Julie Maeir, QuisLex director, human resources and communication, shares this prediction for attracting and retaining talent: “With the ‘great resignation’ having subsided in 2023, expect less movement among attorneys and staff in 2024. The market is no longer favoring those who want to change jobs, as the salary bumps of the past that lured people away are not as prevalent. However, both law firm and in-house attorneys will likely continue to leave the practice of law and move to alternative areas.”

On a related topic, Gummaregula offers that “COVID accelerated the realization that a focus on both the individual and collective welfare of employees is paramount for a company’s well-being. We will see greater strides in employee welfare initiatives in 2024 with companies offering greater assistance for family, mental health and other wellness initiatives.”

Privacy remains a critical area of focus for legal professionals. QuisLex associate director, legal solutions, Megan Silverman predicts, “2024 will be a flagship year for privacy regulation with new laws becoming effective in Texas, Florida, Washington and Oregon. The already cumbersome patchwork of privacy laws will become even more difficult to decipher, leading to the creation or adaptation of legal tech to help quickly analyze breached data to identify (a) the jurisdictions in which the impacted data subjects reside and (b) what state-specific rules apply to that data. This will allow breach counsel to focus on the data subject to the more stringent requirements first and create a playbook for tackling the intricacies of each applicable state’s regulations.”

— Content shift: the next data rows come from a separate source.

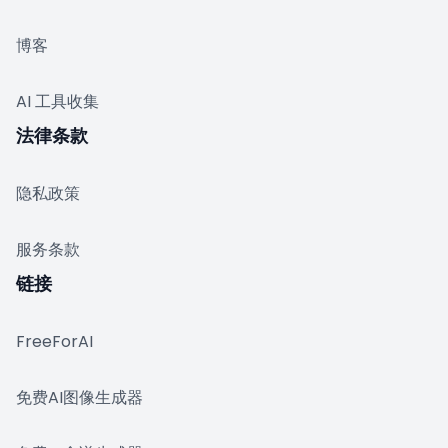
博客
AI 工具收集
法律条款
隐私政策
服务条款
链接
FreeForAI
免费AI图像生成器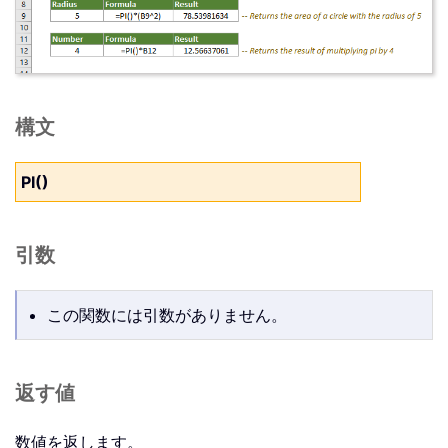
構文
PI()
引数
この関数には引数がありません。
返す値
数値を返します。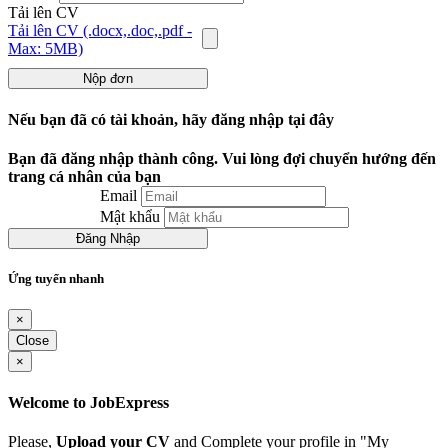
Tải lên CV
Tải lên CV (.docx,.doc,.pdf -
Max: 5MB)
Nộp đơn
Nếu bạn đã có tài khoản, hãy đăng nhập tại đây
Bạn đã đăng nhập thành công. Vui lòng đợi chuyển hướng đến
trang cá nhân của bạn
Email
Mật khẩu
Đăng Nhập
Ứng tuyển nhanh
×
Close
×
Welcome to JobExpress
Please,
Upload your CV
and Complete your profile in "My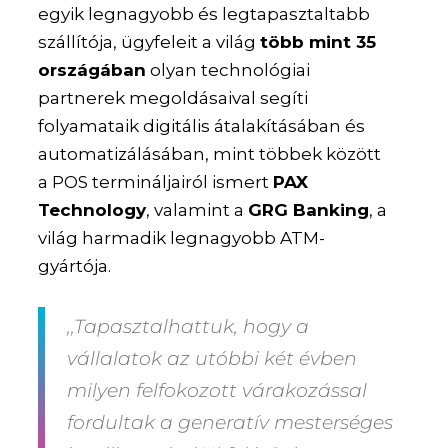
egyik legnagyobb és legtapasztaltabb
szállítója, ügyfeleit a világ
több mint 35
országában
olyan technológiai
partnerek megoldásaival segíti
folyamataik digitális átalakításában és
automatizálásában, mint többek között
a POS termináljairól ismert
PAX
Technology
, valamint a
GRG Banking
, a
világ harmadik legnagyobb ATM-
gyártója.
,,Tapasztalhattuk, hogy a
vállalatok az utóbbi két évben
milyen felfokozott várakozással
fordultak a generatív mesterséges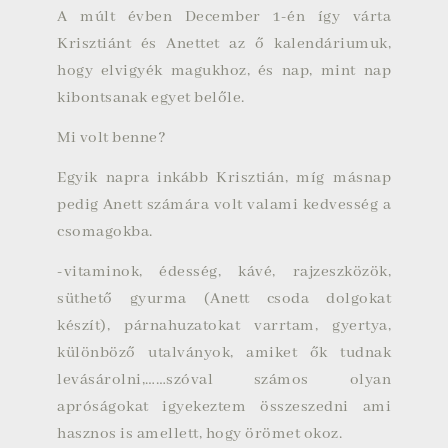
A múlt évben December 1-én így várta
Krisztiánt és Anettet az ő kalendáriumuk,
hogy elvigyék magukhoz, és nap, mint nap
kibontsanak egyet belőle.
Mi volt benne?
Egyik napra inkább Krisztián, míg másnap
pedig Anett számára volt valami kedvesség a
csomagokba.
-vitaminok, édesség, kávé, rajzeszközök,
süthető gyurma (Anett csoda dolgokat
készít), párnahuzatokat varrtam, gyertya,
különböző utalványok, amiket ők tudnak
levásárolni,……szóval számos olyan
apróságokat igyekeztem összeszedni ami
hasznos is amellett, hogy örömet okoz.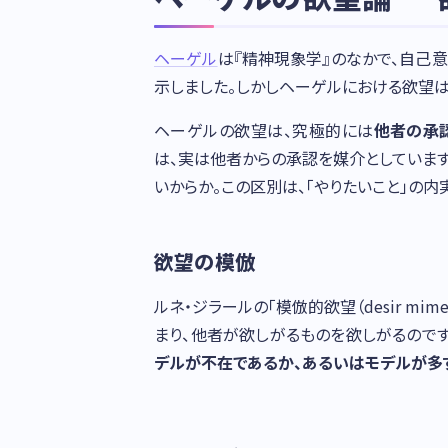
ヘーゲル
は『精神現象学』のなかで、自己意識
示しました。しかしヘーゲルにおける欲望は
ヘーゲルの欲望は、究極的には
他者の承
は、実は他者からの承認を媒介としていま
いからか。この区別は、「やりたいこと」の
欲望の模倣
ルネ・ジラールの「模倣的欲望（desir m
まり、他者が欲しがるものを欲しがるのです
デルが不在であるか、あるいはモデルが多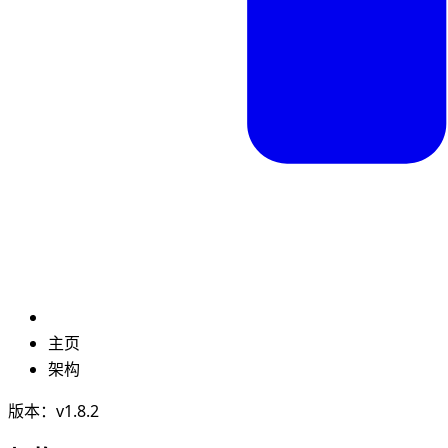
主页
架构
版本：v1.8.2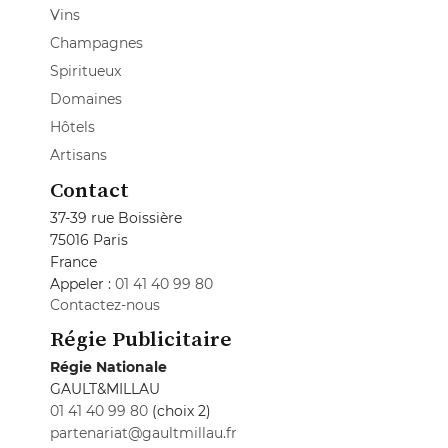
Vins
Champagnes
Spiritueux
Domaines
Hôtels
Artisans
Contact
37-39 rue Boissière
75016 Paris
France
Appeler :
01 41 40 99 80
Contactez-nous
Régie Publicitaire
Régie Nationale
GAULT&MILLAU
01 41 40 99 80
(choix 2)
partenariat@gaultmillau.fr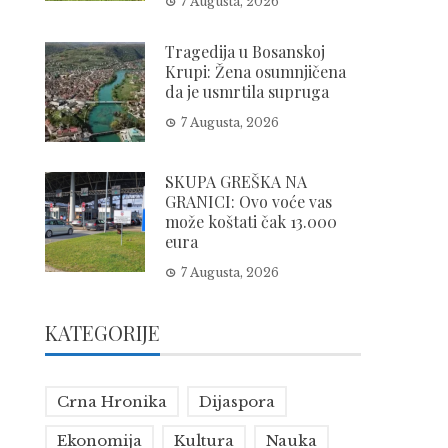
7 Augusta, 2026
Tragedija u Bosanskoj
Krupi: Žena osumnjičena
da je usmrtila supruga
7 Augusta, 2026
SKUPA GREŠKA NA
GRANICI: Ovo voće vas
može koštati čak 13.000
eura
7 Augusta, 2026
KATEGORIJE
Crna Hronika
Dijaspora
Ekonomija
Kultura
Nauka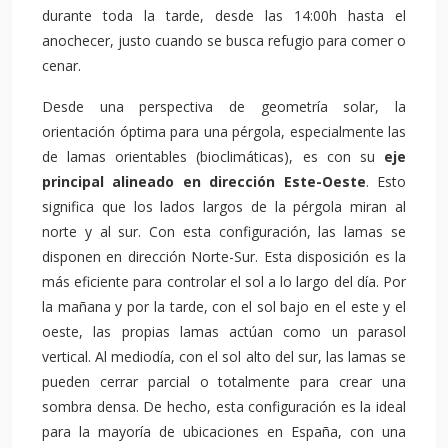
durante toda la tarde, desde las 14:00h hasta el
anochecer, justo cuando se busca refugio para comer o
cenar.
Desde una perspectiva de geometría solar, la
orientación óptima para una pérgola, especialmente las
de lamas orientables (bioclimáticas), es con su
eje
principal alineado en dirección Este-Oeste
. Esto
significa que los lados largos de la pérgola miran al
norte y al sur. Con esta configuración, las lamas se
disponen en dirección Norte-Sur. Esta disposición es la
más eficiente para controlar el sol a lo largo del día. Por
la mañana y por la tarde, con el sol bajo en el este y el
oeste, las propias lamas actúan como un parasol
vertical. Al mediodía, con el sol alto del sur, las lamas se
pueden cerrar parcial o totalmente para crear una
sombra densa. De hecho, esta configuración es la ideal
para la mayoría de ubicaciones en España, con una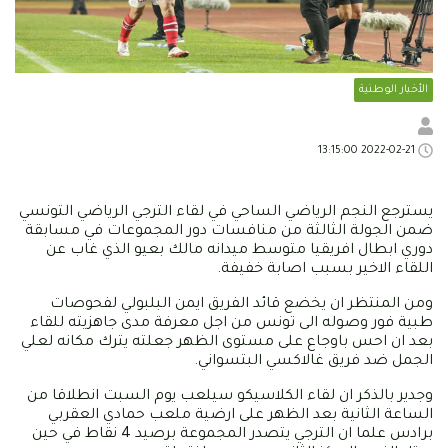
الأخبار الوطنية
2022-02-21 13:15:00
يسترجع النجم الرياضي الساحي في لقاء الترجي الرياضي التونسي
ضمن الجولة الثالثة من منافسات دور المجموعات في مسابقة
دوري ابطال افريقيا متوسط ميدانه مالك بعيو الذي غاب عن
اللقاء الاخير بسبب اصابة خفيفة.
ومن المنتظر ان يخضع قائد الفريق ايمن البلبولي لفحوصات
طبية فور وصوله الى تونس من اجل معرفة مدى جاهزيته للقاء
بعد ان احس باوجاع على مستوى الظهر جعلته يترك مكانه لعلي
الجمل ضد فريق غالاكسي البتسواني.
وجدير بالذكر ان لقاء الكلاسيكو سيلعب يوم السبت انطلاقا من
الساعة الثانية بعد الظهر على ارضية ملعب حمادي العقربي
برادس علما ان الترجي يتصدر المجموعة برصيد 4 نقاط في حين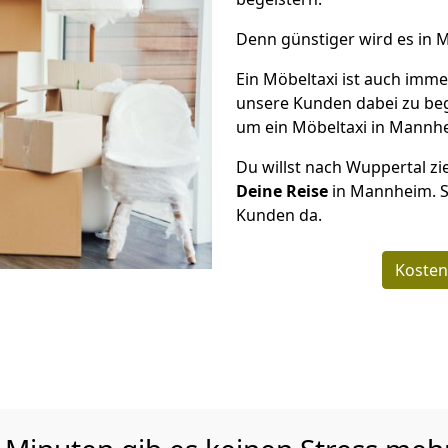
Denn günstiger wird es in 
Ein Möbeltaxi ist auch imme
unsere Kunden dabei zu be
um ein Möbeltaxi in Mannhei
Du willst nach Wuppertal zi
Deine Reise
in Mannheim. Se
Kunden da.
Kosten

In the area of cybersecurity, QuisLex CTO Michel Sahyoun has this forecast: In 2024, there will be increasing pressure on CISOs and corporate boards to disclose cybersecurity breaches in a prompt and transparent way. This will in turn push even SMBs, including smaller law firms, to take cybersecurity far more seriously and seek the help of security service providers to assess their security posture, remediate vulnerabilities and monitor their infrastructure for potential breaches.”

Sahyoun also offers this insight about emerging technologies: “2023 witnessed the evolution of large language models into a reasonably mature technology, overshadowing all other natural language processing systems. The legal technology landscape saw the use of LLMs through copilots, legal assistants and legally conversant chatbots. Further enhancements in 2024 will create more mature, affordable, customizable and easy-to-use LLM models that will leave the lab to graduate into production use. Legal technology vendors in legal research, eDiscovery and contract management will need to update their existing NLP models with LLM technology.”